- 學位論文
玉米-水稻輪作系統下施肥管理對根圈土壤酵素活性及細菌族群結構之影響
Effects of Fertilization Management on Rhizosphere Soil Enzyme Activities and Bacterial Community Structure under a Maize-Rice Crop Rotation System
摘要
本研究選擇台灣農業試驗所之試驗田,探討於玉米-水稻輪作系統下七種不同施肥管理對作物根圈土壤中與C、N、P、S元素循環及微生物活性有關之七種酵素(β-配醣酶、β-胺基葡萄糖苷酶、芳香基醯胺酶、尿素酶、酸性磷酸酯酶、芳香基硫酸酯酶及去氫酶)活性以及細菌族群結構之影響。試驗田之玉米-水稻輪作始自1995年8月,其試驗設計採逢機完全區集(RCBD)設計,而七種施肥管理如下:對照組、化肥-N、堆肥、堆肥+1/3N、堆肥+2/3N、綠肥+1/3N、泥炭+1/3N,各處理四重覆。 研究結果顯示:玉米水稻輪作系統下,施用「堆肥」、「堆肥+1/3N」或「堆肥+2/3N」之施肥管理於玉米及水稻生長期間均顯著促進本研究之七種根圈土壤酵素活性(P<0.05),前述玉米及水稻堆肥用量分別為5.17及4.43 t ha-1,化肥N用量分別為140及120 kg ha-1。在玉米生長期中,根圈土壤尿素酶、酸性磷酸酯酶及去氫酶之活性於膝高期較高,根圈土壤芳香基硫酸酯酶之活性於雄穗抽出期較高,而根圈土壤β-配醣酶、芳香基醯胺酶及β-胺基葡萄糖苷酶之活性於收穫期較高;在水稻生長期中,根圈土壤尿素酶、芳香基醯胺酶及β-胺基葡萄糖苷酶之活性於抽穗期較高,根圈土壤β-配醣酶於最大分蘗盛期有顯著較高之活性,根圈土壤芳香基硫酸酯酶及去氫酶之活性於收穫期較高,而根圈土壤酸性磷酸酯酶之活性則無一定之趨勢。相關分析結果顯示:七種根圈土壤酵素活性與玉米田土壤之有機質、銨態氮、硝酸態氮、無機態碳、有效性磷、水溶性磷以及微生物生質碳含量呈顯著相關(P<0.05),而與水稻田土壤之有機質、銨態氮、硝酸態氮、無機態碳、有效性磷、水溶性磷、硫酸鹽、微生物生質碳及氮含量呈顯著相關(P<0.05)。以逢機擴增多型性DNA(Random amplified polymorphic DNA,RAPD)測定細菌族群結構所得到之結果顯示:施用「堆肥+2/3N」施肥管理之細菌族群結構和其他六種施肥管理之細菌族群結構有顯著差異(相似度為0﹪),而其他六種施肥管理間之細菌族群結構則無顯著差異(相似度為67-100﹪),亦即施用「堆肥+2/3N」施肥管理顯著影響根圈土壤之細菌族群結構。
並列摘要
The objectives of this study were to examine the effects of fertilization management on the rhizosphere soil enzyme activities(b-glucosidase, b-glucosaminidase, arylamidase, urease, acid phosphatase, arylsulfatase and dehydrogenase related to C, N, P, and S cycles)and bacterial community structure under a maize-rice crop rotation system in an experimental field in Taiwan Agricultural Research Institute.
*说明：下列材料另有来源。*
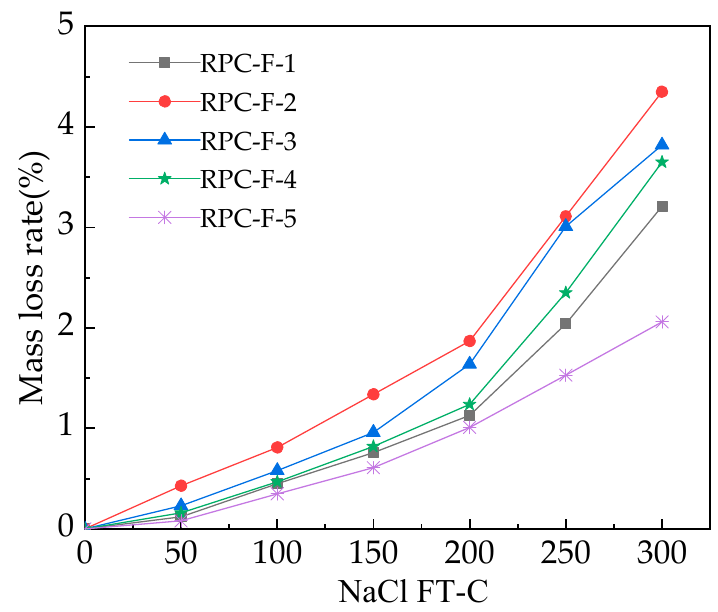
Figure 4. Mass loss rate during NaCl FT-C.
The maize-rice rotational cropping system was initiated in the experimental field since August 1995. The experimental design was a randomized complete block design with four replications and seven fertilization managements, including:Check, Chemical N, Hog manure compost, Compost + Chemical 1/3N, Compost + Chemical 2/3N, Green manure + Chemical 1/3N, and Peat + Chemical 1/3N. The results showed that Hog manure compost, Compost + Chemical 1/3N, and Compost + Chemical 2/3N managements significantly increased the activities of rhizosphere soil enzymes in this study(P<0.05). Among the maize crop growing stages, the activities of urease, acid phosphatase, and dehydrogenase in rhizosphere soils were highest in the knee-high stage, that of arylsulfatase was highest in the tasseling stage, and those of b-glucosidase, b-glucosaminidase, and arylamidase in were highest in the harvesting stage; among the rice crop growing stages, the activities of urease, b-glucosaminidase, and arylamidase in rhizosphere soils were highest in the active tasseling stage, that of b-glucosidase was highest in the heading stage, and those of arylsulfatase and dehydrogenase in rhizosphere soils were highest in the harvesting stage. In general, those seven rhizosphere soil enzyme activities significantly correlated with organic matter, ammonium-nitrogen, nitrate-nitrogen, inorganic nitrogen, available phosphate, water soluble- phosphate, and microbial biomass carbon content in maize field(P<0.05), and significantly correlated with organic matter, ammonium nitrogen, nitrate nitrogen, inorganic nitrogen, available phosphate, water soluble phosphate, sulfate and microbial biomass carbon and nitrogen content in rice field(P<0.05). The results of random amplified polymorphic DNA(RAPD)analysis showed that the structure of rhizosphere soil bacterial community on Compost + Chemical 2/3N management was significantly different from the other six managements(0 ﹪similarity), and there was no significant difference among those of six managements(67-100 ﹪similarity).